You have not provided any evidence that can be refuted, only vague assertions.

The compiler is indeed useless for any purpose other than learning how compilers work. It has all the key pieces such as a lexer, abstract syntax tree, parser, code generator, and it is easy to understand.

If the general approach taken by the compiler is wrong then I would agree it is useless even for learning. But you are not making that claim, only claiming to have found some bugs.

LLMCodeAuditor 3 hours ago | parent [-]

The thing that is obviously and indisputably wrong, terrible for learners, is the test cases. They are woefully insufficient, and will not find those infinite loops I discovered upon reading the code. The poor test coverage means you should assume I am correct about the LLM being wrong! It is rude and insulting to demand I provide evidence that some lazy vibe-coded junk is in fact bad software. You should be demanding evidence that the project's README is accurate. The repo provides none.
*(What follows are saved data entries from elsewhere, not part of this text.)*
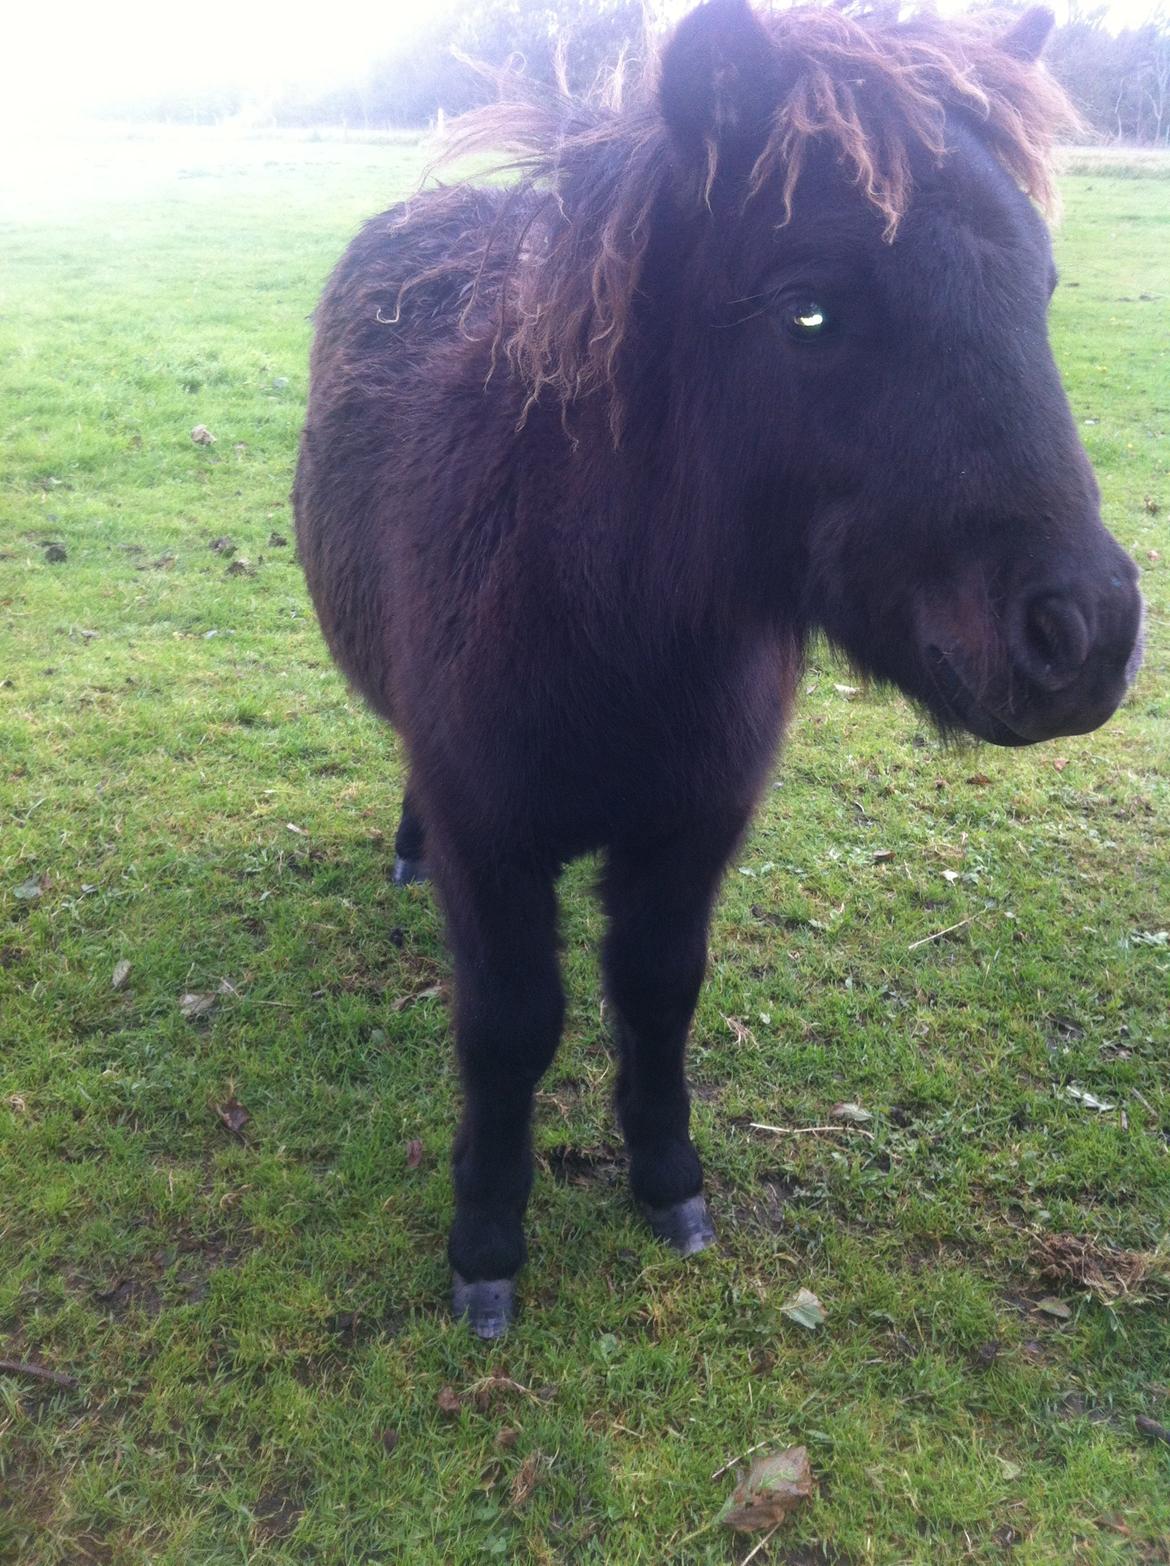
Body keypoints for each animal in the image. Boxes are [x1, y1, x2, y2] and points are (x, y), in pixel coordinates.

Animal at [294, 3, 1146, 1346]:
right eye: (809, 312)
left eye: (1043, 289)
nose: (1085, 636)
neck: (603, 615)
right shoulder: (492, 838)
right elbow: (509, 1029)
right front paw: (486, 1245)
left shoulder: (692, 829)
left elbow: (658, 992)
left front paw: (667, 1185)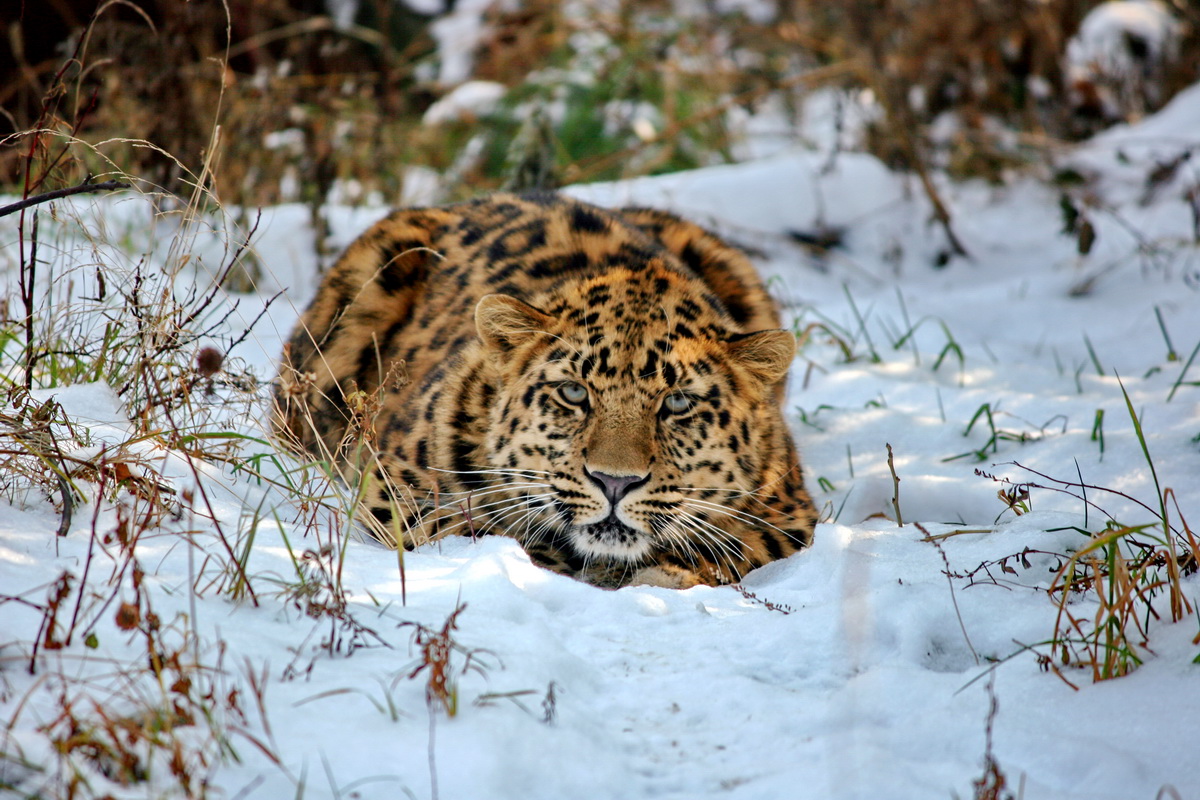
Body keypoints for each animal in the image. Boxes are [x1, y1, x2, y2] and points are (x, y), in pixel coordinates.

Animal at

The code quality is of course unacceptably terrible but there is no point in reviewing 1500 lines of LLM output. A starting point: learners will get nothing out of this without better comments. I understand what's going on since this is all Compilers 101. But considering it's a) stingily commented and b) incorrect, this project is 100% useless for learners. It's indefensible AI slop.

lateforwork 3 hours ago | parent [-]

Sorry I disagree. I have written compilers by hand and this compiler generated by Claude is pretty good for learning.
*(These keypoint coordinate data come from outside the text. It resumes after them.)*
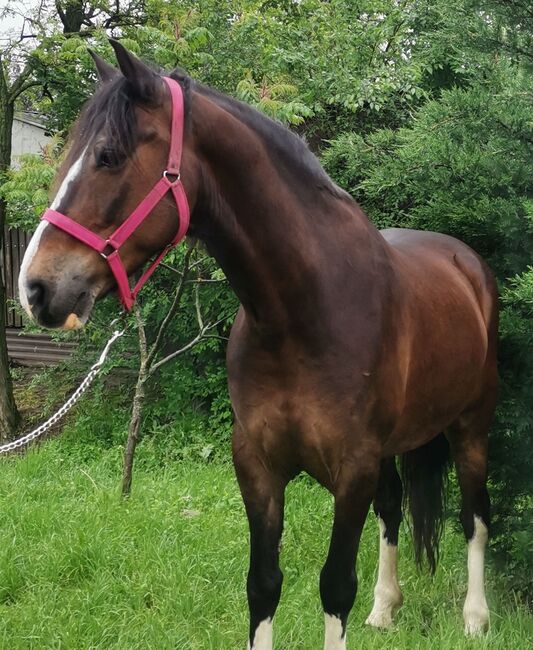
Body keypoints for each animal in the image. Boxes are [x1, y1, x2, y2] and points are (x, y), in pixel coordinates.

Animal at [17, 41, 498, 648]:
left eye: (108, 156)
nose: (34, 288)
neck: (303, 312)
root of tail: (466, 261)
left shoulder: (353, 468)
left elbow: (335, 586)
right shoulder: (258, 465)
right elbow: (263, 583)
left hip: (471, 428)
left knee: (475, 515)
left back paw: (476, 617)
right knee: (393, 510)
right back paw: (385, 608)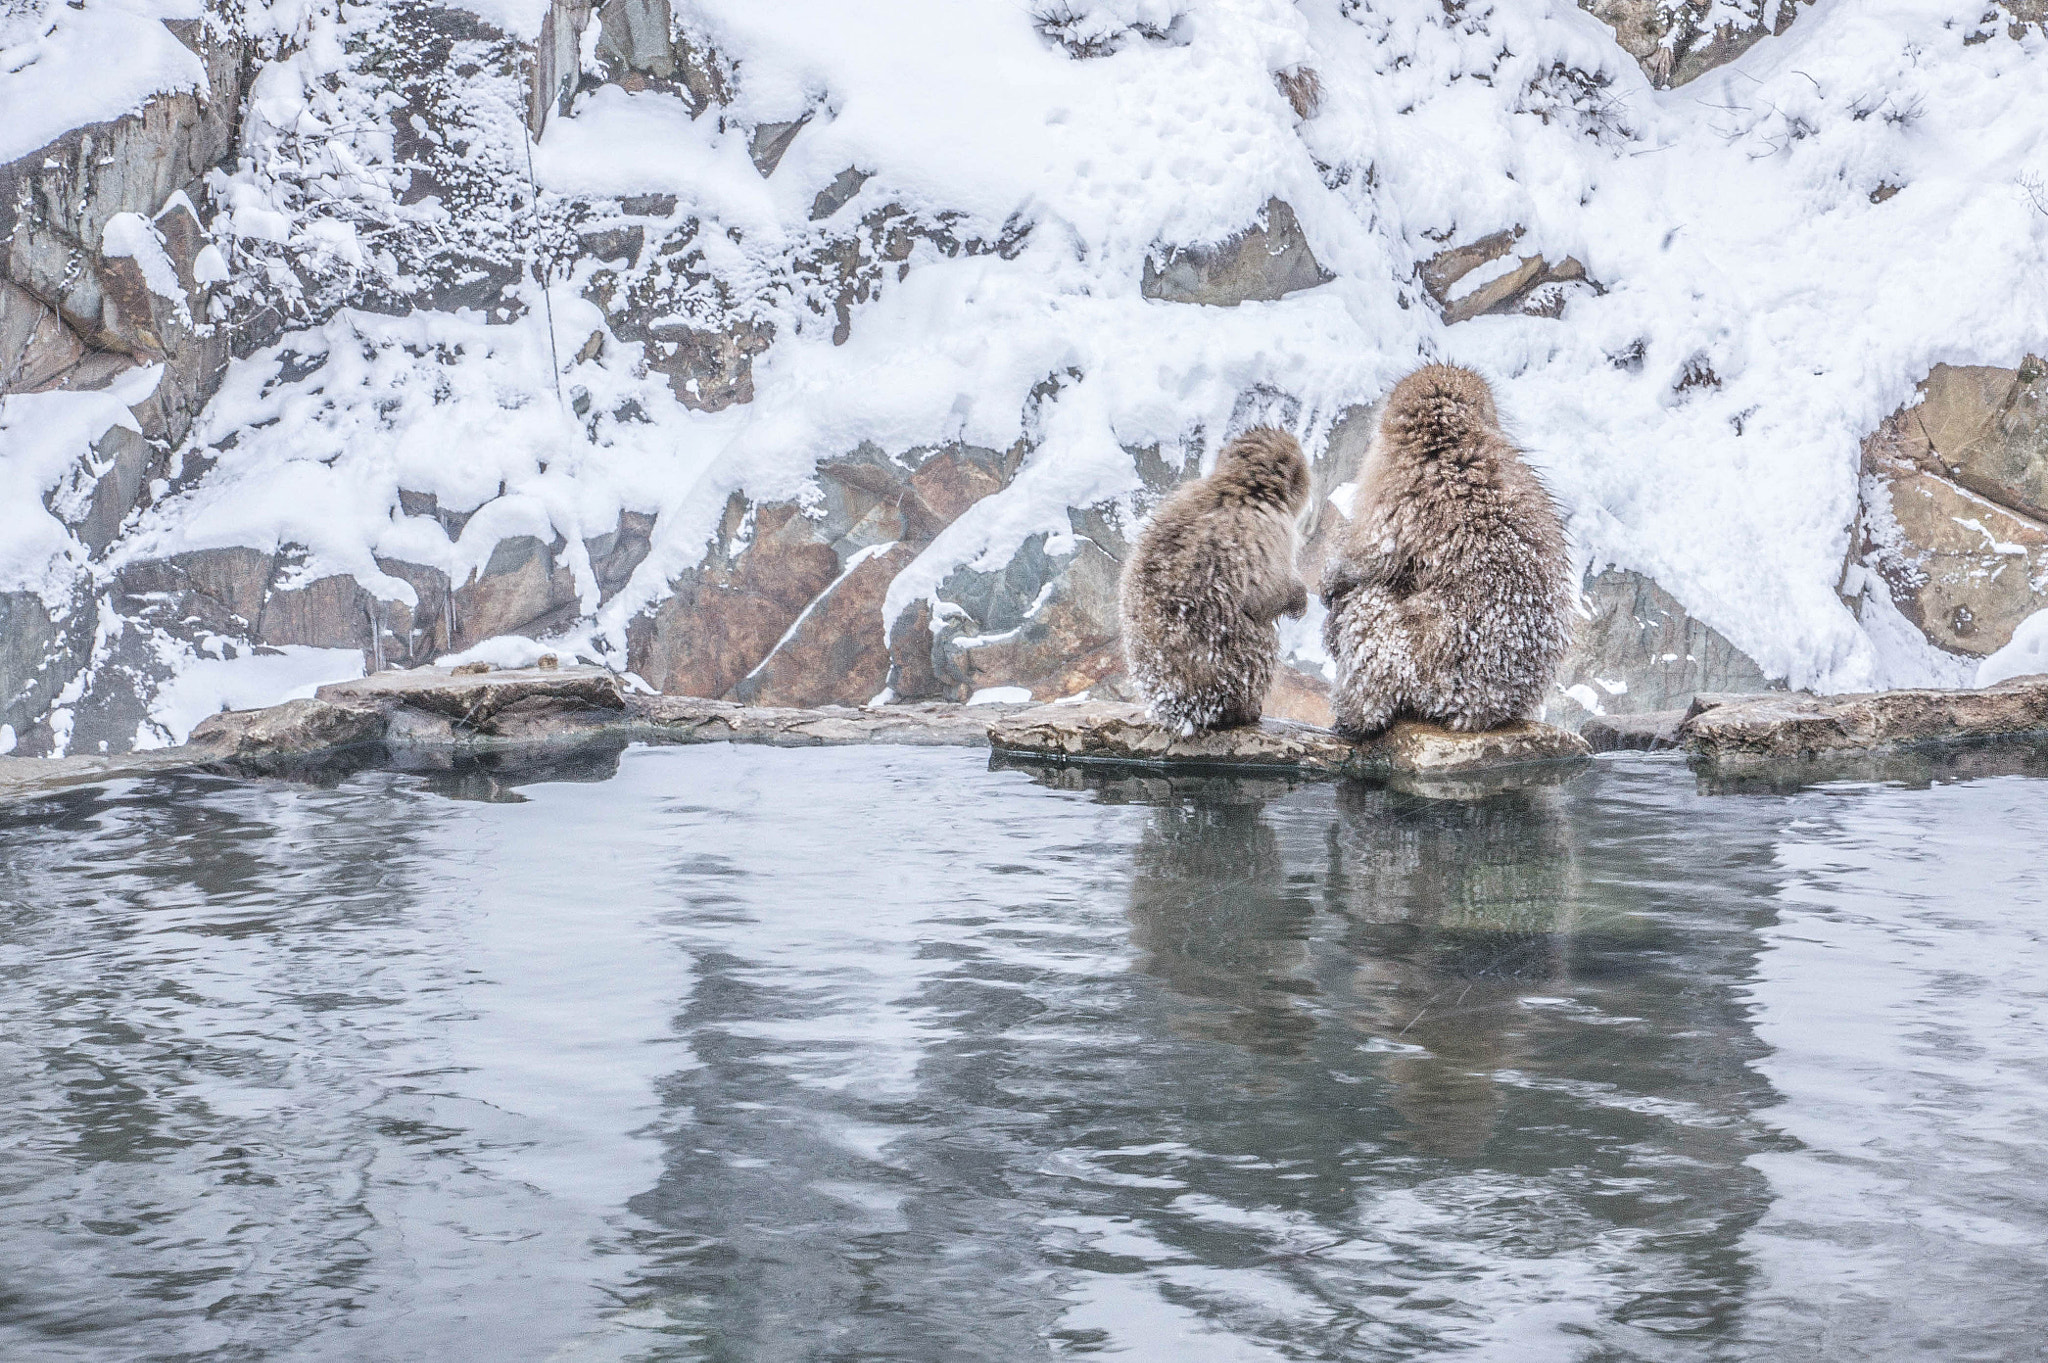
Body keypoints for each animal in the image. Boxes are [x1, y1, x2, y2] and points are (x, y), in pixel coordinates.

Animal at [1122, 427, 1310, 732]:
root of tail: (1181, 710)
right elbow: (1264, 595)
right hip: (1236, 671)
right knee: (1261, 635)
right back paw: (1246, 711)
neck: (1236, 486)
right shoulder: (1268, 526)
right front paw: (1297, 598)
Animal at [1310, 364, 1564, 732]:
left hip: (1420, 671)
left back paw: (1357, 714)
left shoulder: (1397, 483)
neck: (1449, 439)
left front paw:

I am only asking you to backup your own assertions. If you can't then I would have to assume that you are denigrating AI because you are threatened by it.

2 hours ago | parent | next [-]
[deleted]
LLMCodeAuditor 2 hours ago | parent | prev [-]
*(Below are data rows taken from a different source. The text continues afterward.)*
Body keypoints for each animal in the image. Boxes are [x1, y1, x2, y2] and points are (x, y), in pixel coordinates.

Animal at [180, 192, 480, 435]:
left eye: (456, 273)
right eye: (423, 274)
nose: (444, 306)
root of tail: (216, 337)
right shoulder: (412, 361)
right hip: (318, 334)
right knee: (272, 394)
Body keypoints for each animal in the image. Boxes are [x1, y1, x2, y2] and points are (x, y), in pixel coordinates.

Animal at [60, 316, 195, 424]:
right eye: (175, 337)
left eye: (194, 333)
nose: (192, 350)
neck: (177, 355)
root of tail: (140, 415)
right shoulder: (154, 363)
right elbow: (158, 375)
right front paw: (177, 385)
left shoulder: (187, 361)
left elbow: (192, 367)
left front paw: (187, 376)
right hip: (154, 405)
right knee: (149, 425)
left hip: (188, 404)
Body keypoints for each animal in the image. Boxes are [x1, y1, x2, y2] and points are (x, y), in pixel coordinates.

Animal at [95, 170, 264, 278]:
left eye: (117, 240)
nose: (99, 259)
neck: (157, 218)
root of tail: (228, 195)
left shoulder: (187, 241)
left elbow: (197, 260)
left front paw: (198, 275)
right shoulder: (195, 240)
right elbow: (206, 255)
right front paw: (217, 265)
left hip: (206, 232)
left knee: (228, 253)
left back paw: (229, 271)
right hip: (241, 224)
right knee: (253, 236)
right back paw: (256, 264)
This comment is not worth responding to: https://news.ycombinator.com/newsguidelines.html#comments

I pointed to two very specific problems with this project, and also directly mentioned that assembly generation for while loops was broken. It's not a technical report but it's a lot of substance for an HN comment. Instead of addressing any of that substance, you resorted to an insulting ad hominem. You are thoughtlessly rejecting contrary evidence, then pretending I'm not providing any. It's straight out of the Flat Earther playbook.

lateforwork 2 hours ago | parent [-]

You claimed bugs, and when asked for evidence of said bugs, you said it is rude to ask for evidence, and I should simply "assume" you are right. Okay. I think people can make up their own minds as to what that means.

5 hours ago | parent | prev [-]
[deleted]
angusturner 7 hours ago | parent | prev [-]

why read that, vs an actually well-written compiler though?

lateforwork 7 hours ago | parent [-]

Because an actual compiler would be tens of thousands of lines and most of it is going to be perf optimization. If you want to get the big picture first, read a simple working compiler that has all the key parts, such as a lexer, abstract syntax tree, parser, code generator and so on.